[Collection entries]
◆ ◆ ◆
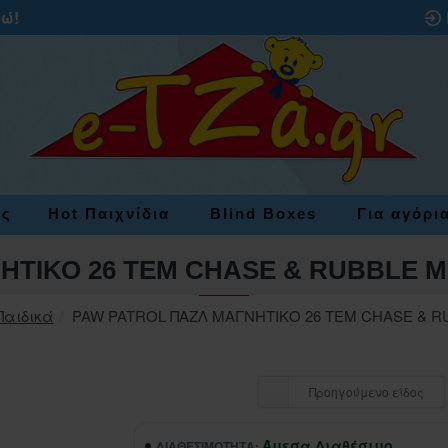
ρώ!
ες
Hot Παιχνίδια
Blind Boxes
Για αγόρι
ΗΤΙΚΟ 26 ΤΕΜ CHASE & RUBBLE M
Παιδικά
PAW PATROL ΠΑΖΛ ΜΑΓΝΗΤΙΚΟ 26 ΤΕΜ CHASE & R
Προηγούμενο είδος
Άμεσα Διαθέσιμο
ΔΙΑΘΕΣΙΜΌΤΗΤΑ:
◆ ◆ ◆
> Work to be completed
Return every entry above word for word, leaving pictures out.

> Your response
ρώ!
ες
Hot Παιχνίδια
Blind Boxes
Για αγόρι
ΗΤΙΚΟ 26 ΤΕΜ CHASE & RUBBLE M
Παιδικά
PAW PATROL ΠΑΖΛ ΜΑΓΝΗΤΙΚΟ 26 ΤΕΜ CHASE & R
Προηγούμενο είδος
Άμεσα Διαθέσιμο
ΔΙΑΘΕΣΙΜΌΤΗΤΑ:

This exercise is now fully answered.